Lipid peroxidation is defined as a chain reaction that destroys the lipid membrane and causes changes in cell structure and permeability. It begins with the sequestration of hydrogen from the lipid membrane, forming hydroperoxides, which are considered biomarkers of damage induced by reactive oxygen species [37] Furthermore, the action of reactive oxygen species causes protein damage, which results in the generation of carbonyl groups, aldehydes, and ketones. Thus, carbonyl protein is a biomarker of oxidative damage to proteins [38]. In our study, infarction induced oxidative stress, as expected. Although supplementation with jaboticaba did not affect protein damage, it decreased lipid peroxidation. Therefore, we can conclude that jaboticaba attenuated the oxidative stress induced by myocardial infarction.

An important issue is that jaboticaba has bioactive compounds, such as polyphenols and anthocyanins, concentrated in its purple bark, in addition to quercetin and proanthocyanidin derivatives. Additionally, they also contain ellagic acid derivatives. The main anthocyanins characterized, especially in jaboticaba bark, are cyanidin-3-glucoside and delphinidin-3-glycoside, known for their antioxidant and anti-inflammatory properties. Ellagic acid and its derivatives also have antioxidant activity and other beneficial biological effects, such as antiproliferative and cardioprotective [39,40]. In a study carried out by Pinto et al., it was found that ellagic acid is capable of inhibiting the angiotensin I-converting enzyme, recognized as a modulator of the cardiac remodeling process [11]. Thus, we believe that these components may have been the modulators of jaboticaba effects in our study.

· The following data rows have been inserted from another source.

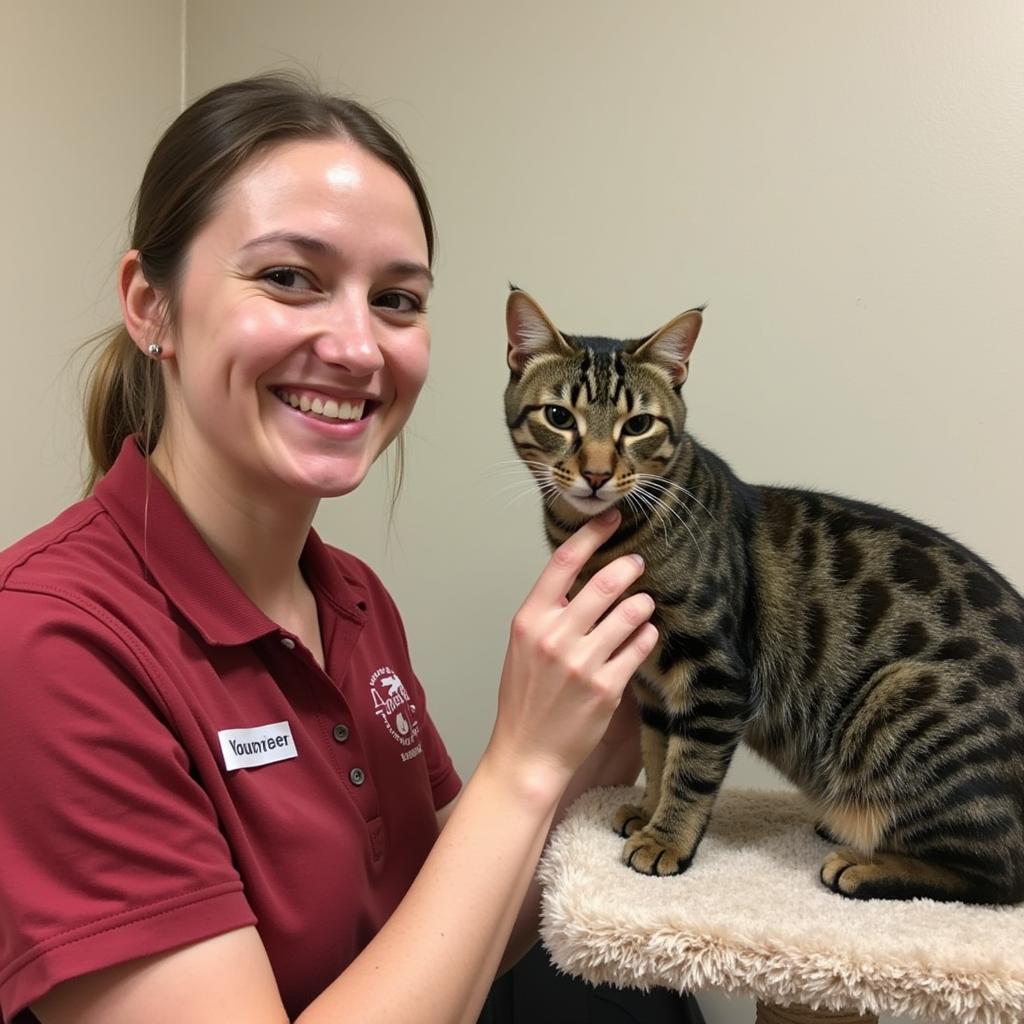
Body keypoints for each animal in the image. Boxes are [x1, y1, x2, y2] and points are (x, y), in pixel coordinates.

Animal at [501, 284, 1024, 901]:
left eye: (638, 425)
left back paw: (862, 865)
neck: (606, 540)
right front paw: (647, 811)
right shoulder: (651, 687)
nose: (598, 473)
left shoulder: (715, 674)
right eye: (559, 416)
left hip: (900, 700)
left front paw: (666, 840)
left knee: (998, 873)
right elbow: (658, 753)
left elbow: (691, 770)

Finally, we must consider that some effects of jaboticaba were obtained only with the double dose, whereas other effects were observed only with the single dose. This phenomenon suggests that specific targets of the cardiac remodeling process are sensitive to different doses of jaboticaba; however, this needs to be confirmed in future studies.

5. Conclusions

In conclusion, jaboticaba attenuated the remodeling process after myocardial infarction, as measured by decreased fibrosis in the non-infarcted region and improved diastolic function, which were associated with decreased oxidative stress and improved energy metabolism.